On summary conviction appeal, the appeal judge determined that passive acts of maintenance were not sufficient to support convictions, but nevertheless upheld the convictions because: 1) for the first trench, there was evidence that a crop was planted and harvested there, meaning that the trench was actively maintained; and, 2) for the second trench, because it had not previously existed, the only reasonable inference was that it had been established or constructed by the landowner.

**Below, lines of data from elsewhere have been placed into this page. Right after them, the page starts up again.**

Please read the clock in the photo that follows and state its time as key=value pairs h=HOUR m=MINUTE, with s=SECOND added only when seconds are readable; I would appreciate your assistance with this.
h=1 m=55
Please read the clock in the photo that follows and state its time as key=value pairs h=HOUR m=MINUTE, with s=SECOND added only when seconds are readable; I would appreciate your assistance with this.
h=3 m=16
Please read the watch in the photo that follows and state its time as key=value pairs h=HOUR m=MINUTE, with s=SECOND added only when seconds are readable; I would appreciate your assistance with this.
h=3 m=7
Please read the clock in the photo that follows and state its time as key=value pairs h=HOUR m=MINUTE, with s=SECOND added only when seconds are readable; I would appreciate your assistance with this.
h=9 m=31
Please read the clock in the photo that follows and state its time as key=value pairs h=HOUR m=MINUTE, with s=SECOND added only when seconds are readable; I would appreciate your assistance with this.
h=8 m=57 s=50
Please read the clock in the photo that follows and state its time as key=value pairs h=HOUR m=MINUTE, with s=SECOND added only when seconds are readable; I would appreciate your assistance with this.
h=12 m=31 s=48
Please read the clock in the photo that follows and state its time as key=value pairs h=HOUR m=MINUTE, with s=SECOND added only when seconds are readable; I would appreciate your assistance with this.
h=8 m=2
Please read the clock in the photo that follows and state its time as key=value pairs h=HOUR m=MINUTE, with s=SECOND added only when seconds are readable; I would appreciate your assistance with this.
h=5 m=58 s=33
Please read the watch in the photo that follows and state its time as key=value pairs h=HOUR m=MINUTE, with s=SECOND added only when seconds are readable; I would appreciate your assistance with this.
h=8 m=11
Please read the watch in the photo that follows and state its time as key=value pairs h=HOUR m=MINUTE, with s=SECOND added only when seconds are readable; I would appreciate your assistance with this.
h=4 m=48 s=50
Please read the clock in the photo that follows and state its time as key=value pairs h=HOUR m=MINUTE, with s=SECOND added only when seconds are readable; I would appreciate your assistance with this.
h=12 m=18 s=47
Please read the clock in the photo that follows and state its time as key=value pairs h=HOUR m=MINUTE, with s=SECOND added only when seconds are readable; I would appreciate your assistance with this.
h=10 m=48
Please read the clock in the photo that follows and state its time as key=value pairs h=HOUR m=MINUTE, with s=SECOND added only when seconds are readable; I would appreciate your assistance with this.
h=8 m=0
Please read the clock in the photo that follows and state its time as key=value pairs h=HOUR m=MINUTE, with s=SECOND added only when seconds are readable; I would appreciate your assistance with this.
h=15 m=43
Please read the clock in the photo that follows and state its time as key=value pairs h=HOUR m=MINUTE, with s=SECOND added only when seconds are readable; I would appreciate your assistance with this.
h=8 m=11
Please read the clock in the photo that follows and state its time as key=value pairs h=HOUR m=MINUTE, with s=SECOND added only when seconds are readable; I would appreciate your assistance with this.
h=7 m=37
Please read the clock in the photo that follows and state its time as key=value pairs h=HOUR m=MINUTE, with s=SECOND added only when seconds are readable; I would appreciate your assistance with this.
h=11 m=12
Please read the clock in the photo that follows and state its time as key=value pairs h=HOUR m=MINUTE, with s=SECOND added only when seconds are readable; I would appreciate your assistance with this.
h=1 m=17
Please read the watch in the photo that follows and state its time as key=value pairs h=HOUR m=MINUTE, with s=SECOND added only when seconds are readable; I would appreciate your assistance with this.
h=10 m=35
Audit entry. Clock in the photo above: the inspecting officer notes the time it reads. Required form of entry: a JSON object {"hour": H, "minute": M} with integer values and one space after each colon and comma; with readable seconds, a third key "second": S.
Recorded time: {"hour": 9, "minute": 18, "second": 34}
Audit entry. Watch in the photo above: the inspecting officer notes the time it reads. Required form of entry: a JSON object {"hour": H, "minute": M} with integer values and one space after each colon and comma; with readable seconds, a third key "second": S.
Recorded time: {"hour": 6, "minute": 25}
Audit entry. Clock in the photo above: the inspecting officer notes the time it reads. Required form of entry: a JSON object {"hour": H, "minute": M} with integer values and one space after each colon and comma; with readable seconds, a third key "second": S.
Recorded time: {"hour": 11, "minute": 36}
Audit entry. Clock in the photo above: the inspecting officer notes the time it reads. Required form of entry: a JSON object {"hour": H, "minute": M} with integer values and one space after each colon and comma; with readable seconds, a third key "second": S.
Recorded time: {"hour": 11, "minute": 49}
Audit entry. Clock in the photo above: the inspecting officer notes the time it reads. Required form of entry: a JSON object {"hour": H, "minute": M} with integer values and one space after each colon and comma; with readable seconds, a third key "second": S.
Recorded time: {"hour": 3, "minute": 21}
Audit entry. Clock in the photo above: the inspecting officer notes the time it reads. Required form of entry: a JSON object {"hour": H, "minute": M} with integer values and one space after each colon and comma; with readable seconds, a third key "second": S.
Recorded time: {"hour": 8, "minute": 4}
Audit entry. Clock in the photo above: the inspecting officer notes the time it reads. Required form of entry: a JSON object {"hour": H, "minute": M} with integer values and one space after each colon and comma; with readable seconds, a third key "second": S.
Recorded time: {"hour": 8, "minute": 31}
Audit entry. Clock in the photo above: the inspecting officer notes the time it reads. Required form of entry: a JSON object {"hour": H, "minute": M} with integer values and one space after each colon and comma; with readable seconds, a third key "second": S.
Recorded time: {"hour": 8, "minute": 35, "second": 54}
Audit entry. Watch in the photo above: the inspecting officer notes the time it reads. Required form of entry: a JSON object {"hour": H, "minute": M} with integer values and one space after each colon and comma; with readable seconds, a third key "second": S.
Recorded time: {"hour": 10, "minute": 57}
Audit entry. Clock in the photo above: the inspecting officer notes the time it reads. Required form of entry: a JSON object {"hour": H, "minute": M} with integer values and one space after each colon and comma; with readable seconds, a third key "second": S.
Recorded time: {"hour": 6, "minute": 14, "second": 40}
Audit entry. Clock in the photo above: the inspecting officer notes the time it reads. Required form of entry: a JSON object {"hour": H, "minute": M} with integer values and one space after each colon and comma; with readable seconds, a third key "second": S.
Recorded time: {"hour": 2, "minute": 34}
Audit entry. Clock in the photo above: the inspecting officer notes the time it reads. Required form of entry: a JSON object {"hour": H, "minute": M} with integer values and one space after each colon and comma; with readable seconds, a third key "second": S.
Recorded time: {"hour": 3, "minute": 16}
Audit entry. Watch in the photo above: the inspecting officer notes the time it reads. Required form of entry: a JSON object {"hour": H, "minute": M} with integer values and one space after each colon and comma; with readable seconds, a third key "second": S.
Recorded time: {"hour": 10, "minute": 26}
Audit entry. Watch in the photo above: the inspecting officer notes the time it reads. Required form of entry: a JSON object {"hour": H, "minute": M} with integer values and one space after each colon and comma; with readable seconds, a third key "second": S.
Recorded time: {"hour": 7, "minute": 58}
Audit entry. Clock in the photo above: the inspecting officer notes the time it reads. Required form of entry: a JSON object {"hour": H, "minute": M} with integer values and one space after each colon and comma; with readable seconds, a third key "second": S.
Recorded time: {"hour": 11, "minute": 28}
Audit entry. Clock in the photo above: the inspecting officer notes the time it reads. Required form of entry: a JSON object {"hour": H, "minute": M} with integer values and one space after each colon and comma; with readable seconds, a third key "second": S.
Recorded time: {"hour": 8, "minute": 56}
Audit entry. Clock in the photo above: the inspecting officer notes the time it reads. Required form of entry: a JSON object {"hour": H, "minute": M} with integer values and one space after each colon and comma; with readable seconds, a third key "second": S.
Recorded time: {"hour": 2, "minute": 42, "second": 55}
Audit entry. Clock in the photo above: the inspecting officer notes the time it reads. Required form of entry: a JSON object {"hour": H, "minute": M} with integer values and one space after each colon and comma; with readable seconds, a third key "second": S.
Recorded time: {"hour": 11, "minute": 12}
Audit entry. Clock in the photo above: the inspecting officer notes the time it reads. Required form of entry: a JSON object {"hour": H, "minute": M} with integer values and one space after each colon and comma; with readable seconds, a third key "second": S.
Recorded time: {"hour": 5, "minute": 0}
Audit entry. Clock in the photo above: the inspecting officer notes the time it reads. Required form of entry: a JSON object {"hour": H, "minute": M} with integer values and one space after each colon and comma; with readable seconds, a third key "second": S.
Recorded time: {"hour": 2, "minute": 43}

At the further appeal before the Court of Appeal, the Crown conceded that the summary conviction appeal judge had erred by upholding the convictions on the basis of facts not supported by the trial record.  There was simply no evidence that the appellant landowner had constructed or established the second trench in the time period cited in the charge or that he had planted and harvested in the first trench.  The question on the appeal therefore turned on the effect of "passive maintenance".

The appellant landowner argued that the prohibited act or "actus reus" of the offence required proof of active maintenance of the trenches; the Crown argued that keeping the trenches in existence without active maintenance would be sufficient.  The Court of Appeal agreed with the Crown's position and ruled that "maintenance" included keeping the trenches in existence without active maintenance.  The Crown did not need to prove that the landowner knew the trenches were on his land or that he actively maintained them.

Read the decision at: R. v. Dickson (W.A.)

Thursday, July 18, 2013

Dairy farm fined after renovating barn without renewing expired nutrient management strategy

From the Ministry of the Environment:

Dunnville Company Fined $5,000 for Violation of the Nutrient Management Strategy

Cayuga - A Dunnville company was fined $5,000 for constructing a building or structure to house farm animals or store nutrients without a nutrient management strategy having been prepared, contrary to the Nutrient Management Act.

"Environmental protection legislation protects communities and the environment. Breaking these rules can result in serious penalties and is an offence the ministry takes very seriously," said Environment Minister Jim Bradley.

Huigen Bros. Farms Ltd. operates a dairy farm in Dunnville in the County of Haldimand. Ministry staff notified the company that their original nutrient management strategy had expired and would need to be renewed. An inspection of the site revealed an existing barn was renovated to house dairy cattle without an approved nutrient management strategy in place.

The company was fined $5,000 plus a victim fine surcharge of $1,250 and given 60 days to pay the fine.

Company fined for manure discharge into municipal drain

From the Ministry of the Environment:

Shedden Company Fined $25,000 for Manure Discharge

St. Thomas - A Shedden company was fined $25,000 for discharging pig manure into the Kerstan Municipal Drain causing impairment to the quality of water.

"Polluters should be aware that the ministry's Investigations and Enforcement Branch will vigorously pursue charges when our environmental laws are broken," Environment Minister Jim Bradley.

G.H. Pennings Farms Inc. owns and operates a pig farm located in Southwold Township. The Ministry of Natural Resources received a call from a local resident regarding manure impacting a creek. The tip was relayed to the Ministry of the Environment and ministry inspectors attended the site. During the inspection, staff traced the source of the manure back to a holding lagoon located on the farm. The lab results of the water samples taken at the site showed impairment to water quality.

The company was fined $25,000 plus a victim fine surcharge of $6,250 and was given six months to pay the fine.